You weren’t thinking no-one would quickly flip the tuning of those two strings out of curiosity were you?
My first superficial but relevant comment is the effect on string tension. I have to assume you’re not just swapping tuning, but that you also swap strings? On my nylon strings this morning, as I suspected, simply swapping tuning only leaves me with a (for me) too loose 1st, and - worse - an unresponsively taut 2nd. My curiosity stopped there as I’m not about to re-string.
What do you think are the positional advantages to you doing this? Thinking through it, rather than actually playing, I can't really see the point. But that doesn't make you 'nuts'; it's your banjo.
Edited by - EEB on 07/11/2026 03:01:52
Yeah, I'm a cranky old curmudgeon.

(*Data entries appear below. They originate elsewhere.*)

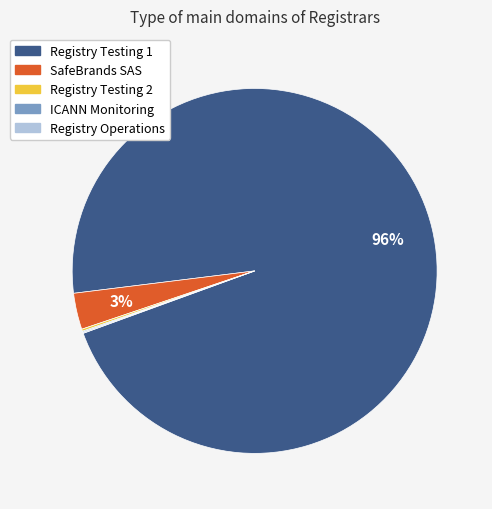

Is there any slice that represents more than half of the pie?

Yes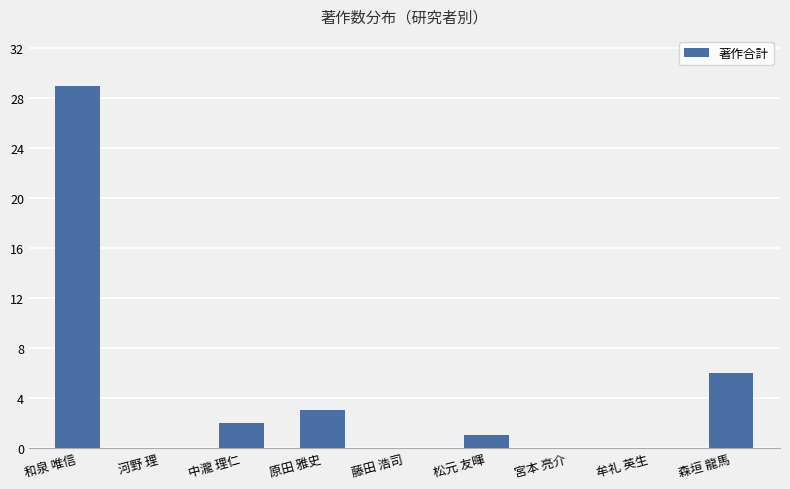

Reading right to left, what are all the values shown in this chart?

森垣 龍馬=6	牟礼 英生=0	宮本 亮介=0	松元 友暉=1	藤田 浩司=0	原田 雅史=3	中瀧 理仁=2	河野 理=0	和泉 唯信=29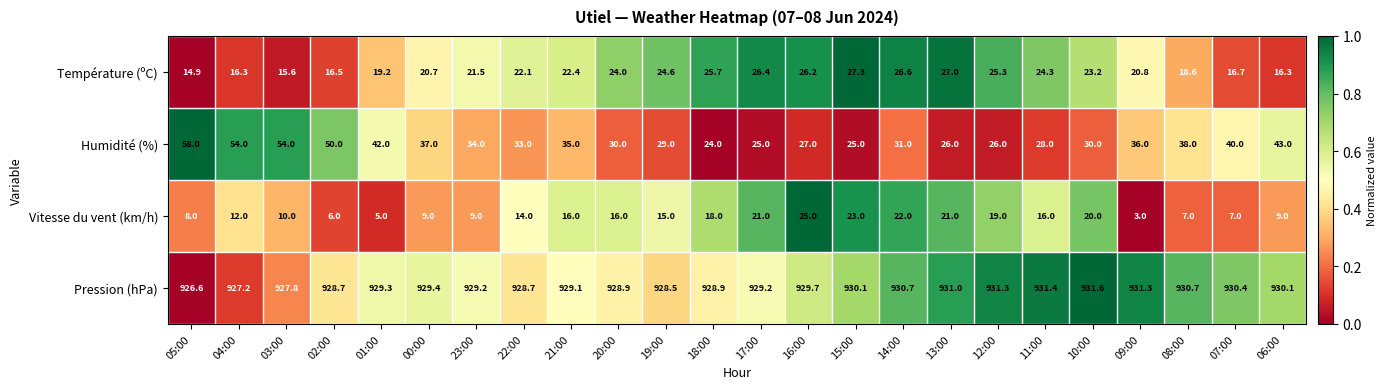

Which series has the largest total across all categories?

Pression (hPa)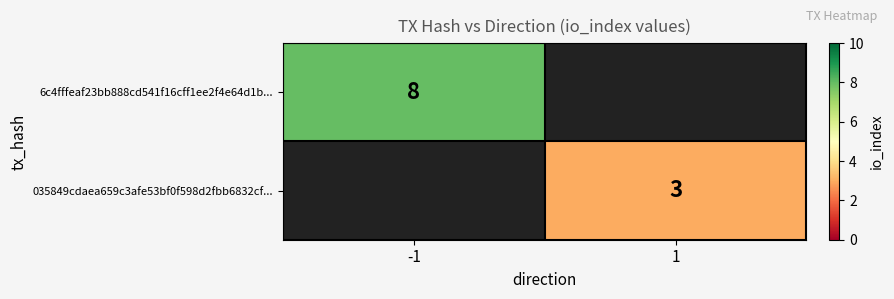

At how many categories does at least one series exceed 7?

1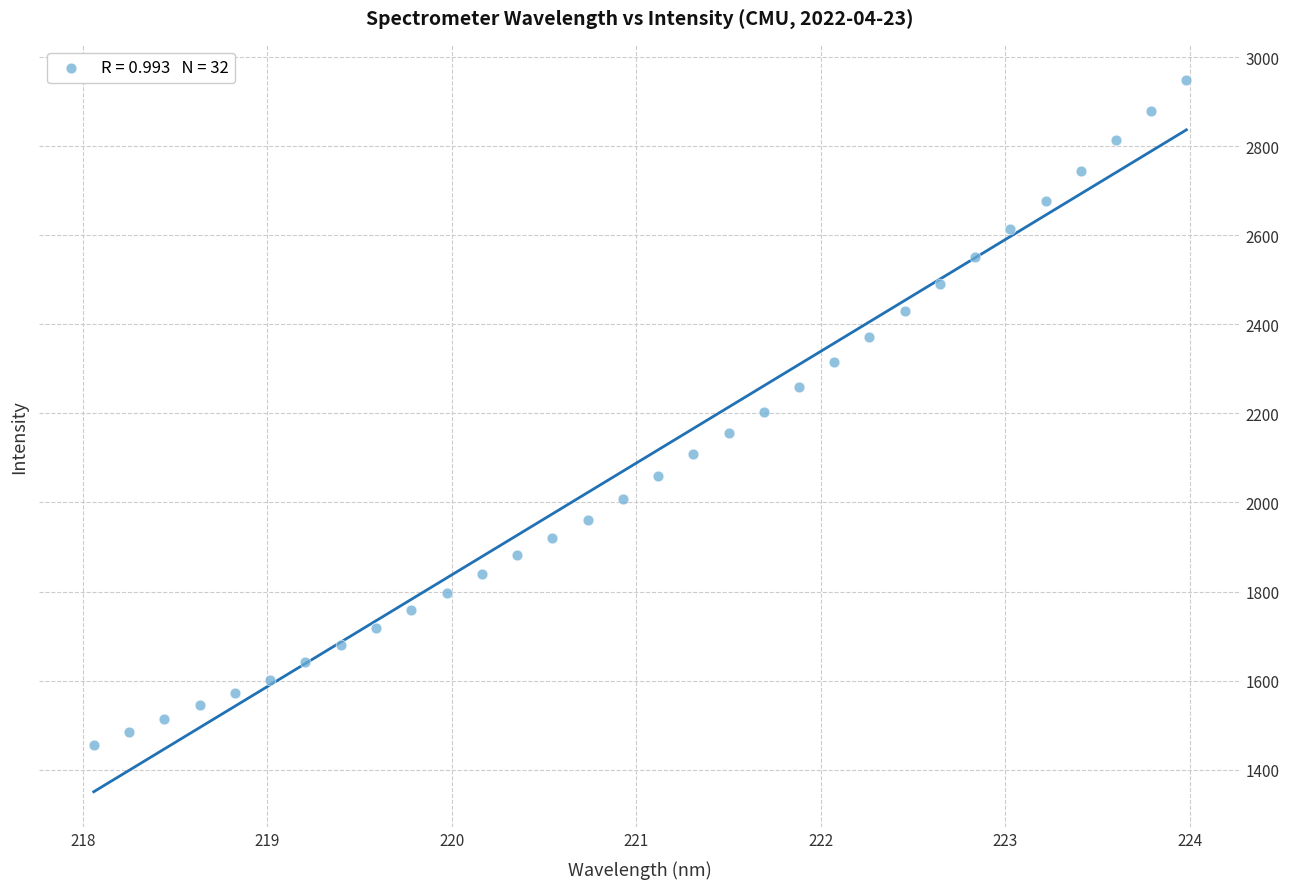

What is the range of X values (max minus min)?

5.9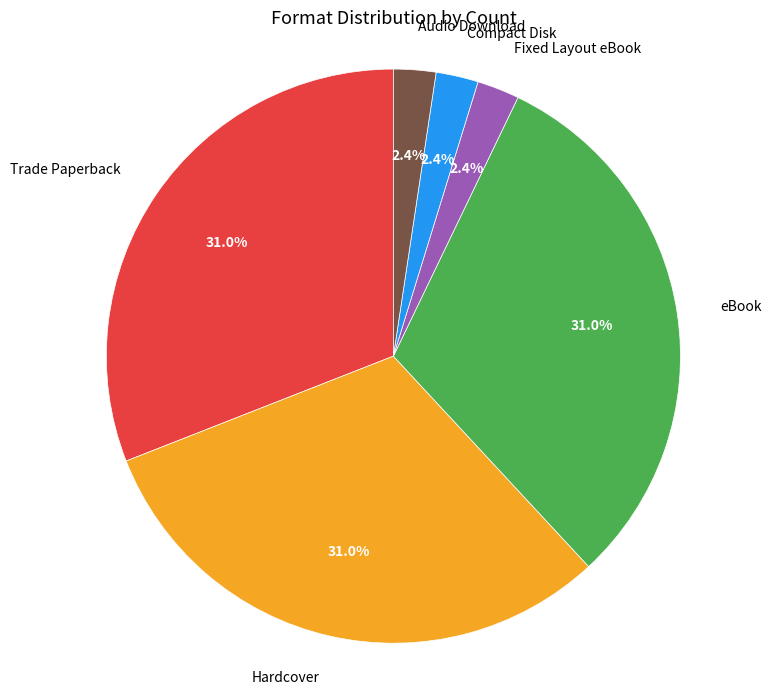

Does any single category account for the majority?

No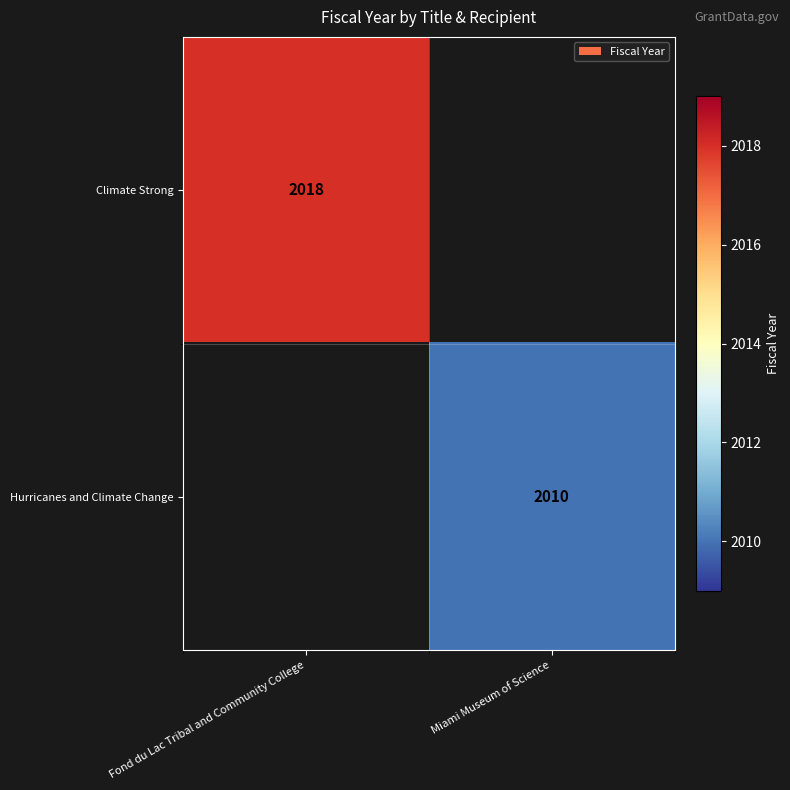

The value of Hurricanes and Climate Change at Miami Museum of Science is 3239. True or false?

False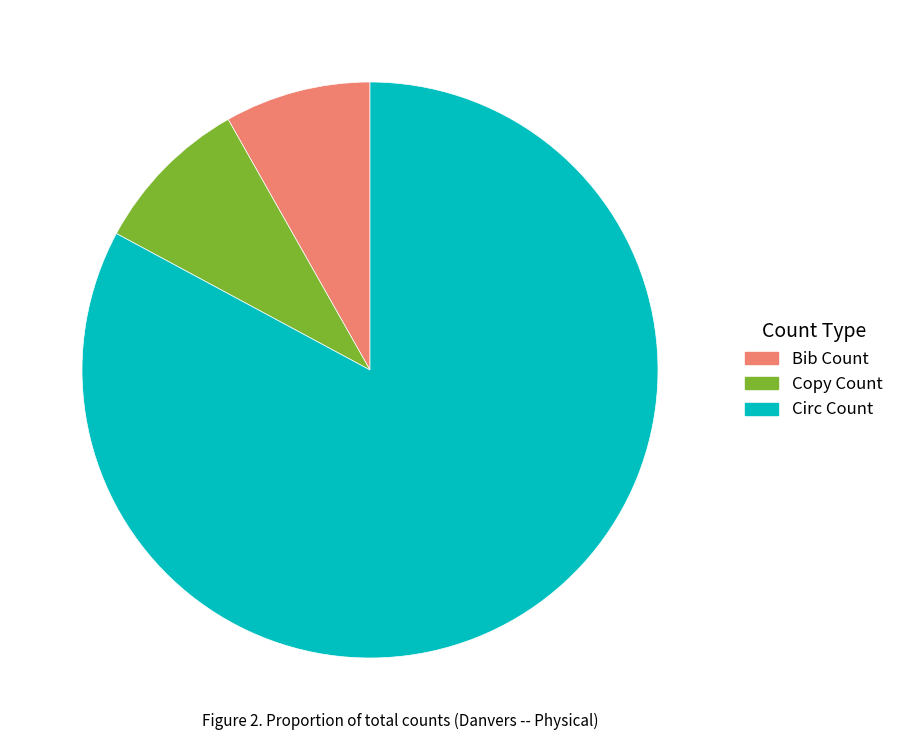

Is the sum of Bib Count and Circ Count greater than half?

Yes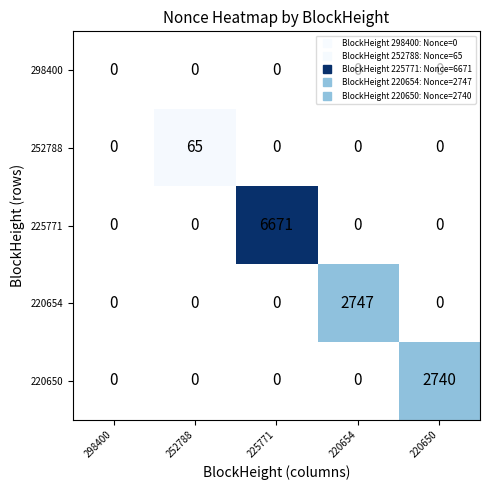

Which series changed the most between 225771 and 220650?

225771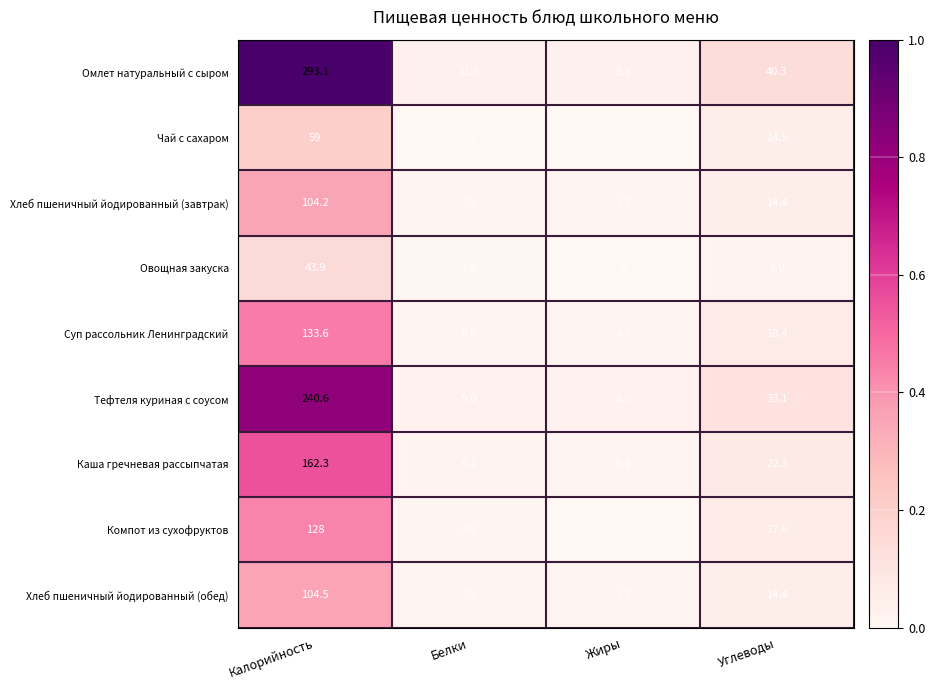

What is the maximum value shown in the chart?

1.0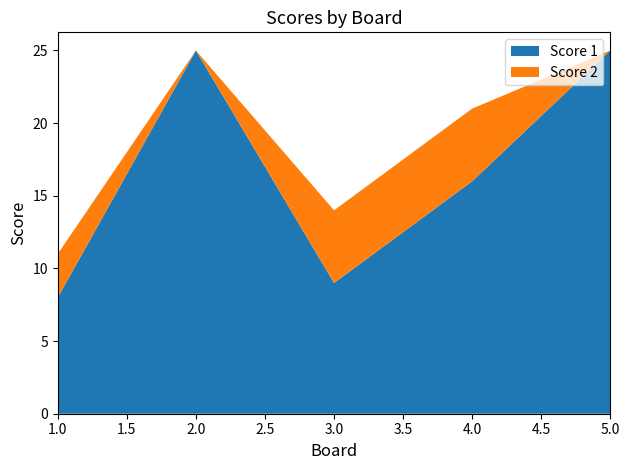

Reading left to right, list all the values displayed in this chart.

Score 1: 1=8	2=25	3=9	4=16	5=25
Score 2: 1=3	2=0	3=5	4=5	5=0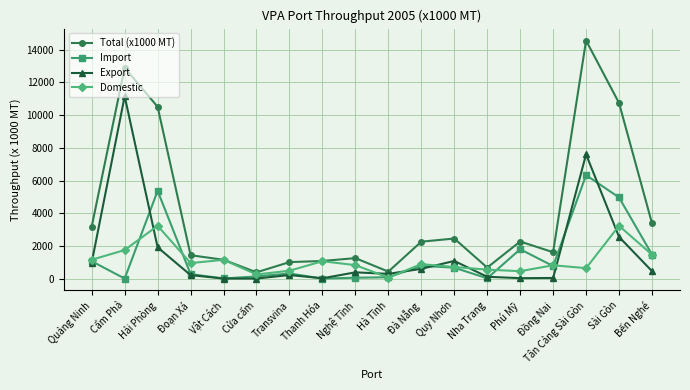

Which series has the largest range (max minus min)?

Total (x1000 MT)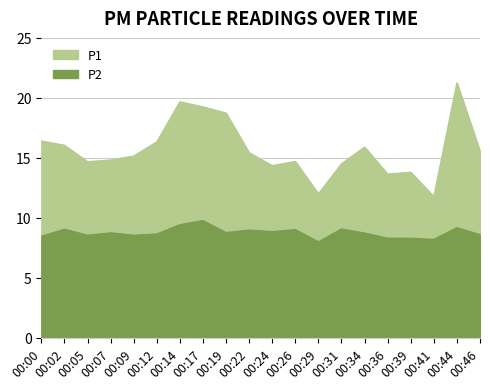

Which category has the lowest value across all series?

00:29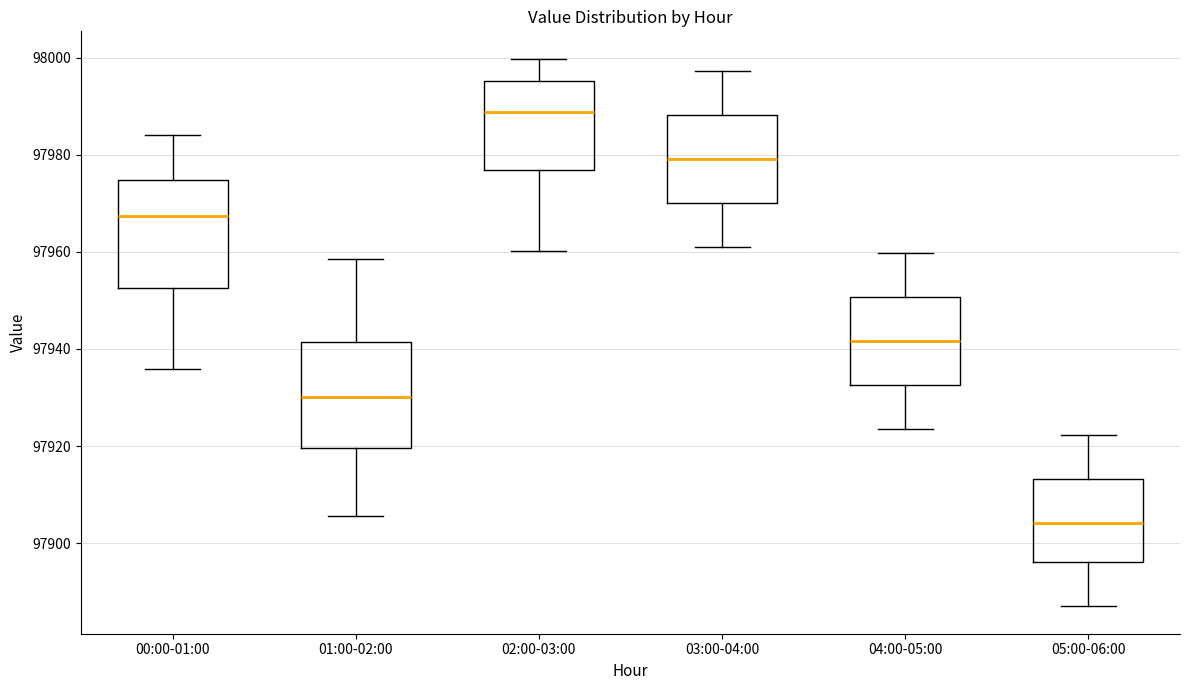

Which box's median line is the lowest?

05:00-06:00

Hope you don't take any of this too personally. Apologies in advance, if necessary.
E-C# is a sixth... You mean B, right? Either way, that would have to be a VERY short-scaled banjo, or a first string of some material I've never heard of.
Anyway, it seems like you're just talking about a tenor banjo, tuned standard CGDA, with a capo on the 2nd fret. That works just fine for playing a melody line with a flatpick, which is straight-ahead Irish style. You could add a short thumb string to that, and play it clawhammer style, but IMO it would be VERY difficult to do that in any way that would be really musical, and even harder to make it fit into any existing stylistic context.
The banjo (with a short thumb string) and its traditional playing styles are of West African origin, and while we who use European-based terms to describe music can hear what we understand as a melody line and chord changes in there, that concept somehow manages to over-simplify what traditional players actually do, and at the same time make it seem way more complicated than it is.